Internalized shame is an open wound from childhood that seeps into our psyche and spreads like a virus to everything we think and do. It creates false beliefs about ourselves others can’t refute and silently eats away at our spontaneity and confidence.
How Toxic Shame Differs From Ordinary Shame
- Our own thoughts can bring on shame without the need for an external event or exposure to another person.
- The negative feelings last much longer.
- The feelings and pain associated with shame are of greater intensity.
- It leads to worsening shame spirals that cause depression and feelings of hopelessness and despair.
- We have a negative “shame story” about ourselves originating in childhood.
- The shaming events and beliefs from childhood needn’t be (and usually aren’t) recalled.
- It creates “shame anxiety” about re-experiencing judgment, rejection, and shame.
- It can overtake our personality and be ever-present.
- Alternatively, it may remain unconscious, but make us defensive and sensitive to criticism, or anything we perceive as shaming, such as talking too long or too little, making mistakes, showing emotion, receiving too much or too little attention, trying new things, or looking foolish.

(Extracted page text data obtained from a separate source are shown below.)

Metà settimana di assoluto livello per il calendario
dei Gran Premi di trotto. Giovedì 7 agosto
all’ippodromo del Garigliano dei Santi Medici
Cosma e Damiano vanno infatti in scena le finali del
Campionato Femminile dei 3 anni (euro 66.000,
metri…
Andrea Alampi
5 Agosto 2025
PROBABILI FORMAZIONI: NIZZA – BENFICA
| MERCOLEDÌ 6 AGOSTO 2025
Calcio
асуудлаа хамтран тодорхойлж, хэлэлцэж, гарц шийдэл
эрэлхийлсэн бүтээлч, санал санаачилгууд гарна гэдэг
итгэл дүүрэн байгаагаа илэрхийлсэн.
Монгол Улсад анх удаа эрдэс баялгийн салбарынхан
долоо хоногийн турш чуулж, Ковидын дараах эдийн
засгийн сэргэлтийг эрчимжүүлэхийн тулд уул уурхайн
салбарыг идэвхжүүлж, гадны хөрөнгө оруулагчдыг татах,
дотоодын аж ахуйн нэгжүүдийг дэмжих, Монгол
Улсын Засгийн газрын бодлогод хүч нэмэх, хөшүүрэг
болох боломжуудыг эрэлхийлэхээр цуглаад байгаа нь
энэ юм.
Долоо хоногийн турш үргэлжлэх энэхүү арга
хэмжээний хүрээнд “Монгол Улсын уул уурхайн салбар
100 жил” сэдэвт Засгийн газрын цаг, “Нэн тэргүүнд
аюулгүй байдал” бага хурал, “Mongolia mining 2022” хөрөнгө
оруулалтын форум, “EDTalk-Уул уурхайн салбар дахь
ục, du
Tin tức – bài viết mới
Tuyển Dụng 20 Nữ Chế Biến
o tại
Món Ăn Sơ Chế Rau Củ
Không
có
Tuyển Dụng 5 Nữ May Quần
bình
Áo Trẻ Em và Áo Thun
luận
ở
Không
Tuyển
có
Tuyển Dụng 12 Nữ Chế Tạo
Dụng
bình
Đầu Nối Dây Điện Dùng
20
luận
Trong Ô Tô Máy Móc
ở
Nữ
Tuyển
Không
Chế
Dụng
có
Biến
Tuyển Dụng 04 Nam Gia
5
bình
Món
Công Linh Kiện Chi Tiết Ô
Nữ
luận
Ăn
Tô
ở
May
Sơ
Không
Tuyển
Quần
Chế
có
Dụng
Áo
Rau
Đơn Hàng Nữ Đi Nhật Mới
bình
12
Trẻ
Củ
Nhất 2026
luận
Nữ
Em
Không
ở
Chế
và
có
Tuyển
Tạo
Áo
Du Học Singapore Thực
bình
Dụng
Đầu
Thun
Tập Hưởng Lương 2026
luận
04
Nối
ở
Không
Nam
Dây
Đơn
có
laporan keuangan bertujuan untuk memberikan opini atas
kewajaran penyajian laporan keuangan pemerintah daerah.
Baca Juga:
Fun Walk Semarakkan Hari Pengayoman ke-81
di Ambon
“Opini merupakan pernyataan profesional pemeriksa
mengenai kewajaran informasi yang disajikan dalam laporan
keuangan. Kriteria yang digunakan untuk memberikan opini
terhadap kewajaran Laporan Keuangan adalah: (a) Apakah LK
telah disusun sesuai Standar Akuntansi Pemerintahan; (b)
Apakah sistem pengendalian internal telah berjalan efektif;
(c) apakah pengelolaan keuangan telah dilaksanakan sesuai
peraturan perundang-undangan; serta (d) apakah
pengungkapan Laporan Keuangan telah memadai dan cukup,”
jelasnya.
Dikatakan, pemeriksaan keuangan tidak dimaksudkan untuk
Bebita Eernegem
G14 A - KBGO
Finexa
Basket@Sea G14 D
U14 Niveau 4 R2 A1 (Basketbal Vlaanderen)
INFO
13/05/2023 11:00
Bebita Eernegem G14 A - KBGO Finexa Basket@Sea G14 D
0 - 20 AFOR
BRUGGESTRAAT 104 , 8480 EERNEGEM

- It creates deep feelings of inadequacy, inferiority, or somehow being unlovable.
- It causes low self-esteem and codependency.
- It can lead to other problems, such as aggression, PTSD, perfectionism, anti-social behavior, depression, eating disorders, and addiction.
Fortunately, we can heal toxic shame.
That doesn’t mean we never feel it. Instead, shame takes its rightful place among our many emotions and no longer controls or overwhelms us. We can remain present and don’t lose our connectedness to others. If we still feel ashamed, we can talk about what happened. Sharing shame diminishes it. We realize our imperfections make us human as we learn to accept ourselves with compassion.